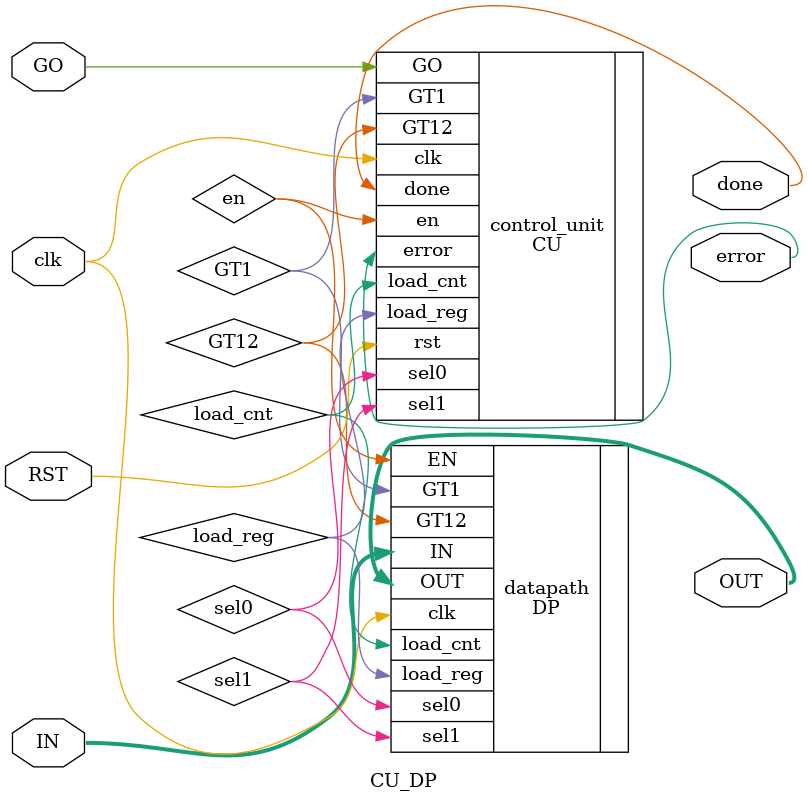
<source format=v>
module CU_DP(
    input [31:0] IN,
    input GO, RST, clk,
    output [31:0] OUT,
    output done, error
);

wire GT1, GT12, en, load_reg, load_cnt, sel0, sel1;

CU control_unit(.GO(GO), .GT1(GT1), .GT12(GT12), .clk(clk), .rst(RST), 
    .en(en), .load_reg(load_reg), .load_cnt(load_cnt), .sel0(sel0), .sel1(sel1),
    .done(done), .error(error));
    
DP datapath(.IN(IN), .clk(clk), .EN(en), .load_cnt(load_cnt), .load_reg(load_reg),
    .sel0(sel0), .sel1(sel1), .OUT(OUT), .GT1(GT1), .GT12(GT12));
    
endmodule

</source>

+ + + +

Work instructions:
Nothing may be altered when you restate the records, but every picture must be dropped.

Expected answer:
<source format=v>
module CU_DP(
    input [31:0] IN,
    input GO, RST, clk,
    output [31:0] OUT,
    output done, error
);

wire GT1, GT12, en, load_reg, load_cnt, sel0, sel1;

CU control_unit(.GO(GO), .GT1(GT1), .GT12(GT12), .clk(clk), .rst(RST), 
    .en(en), .load_reg(load_reg), .load_cnt(load_cnt), .sel0(sel0), .sel1(sel1),
    .done(done), .error(error));
    
DP datapath(.IN(IN), .clk(clk), .EN(en), .load_cnt(load_cnt), .load_reg(load_reg),
    .sel0(sel0), .sel1(sel1), .OUT(OUT), .GT1(GT1), .GT12(GT12));
    
endmodule

</source>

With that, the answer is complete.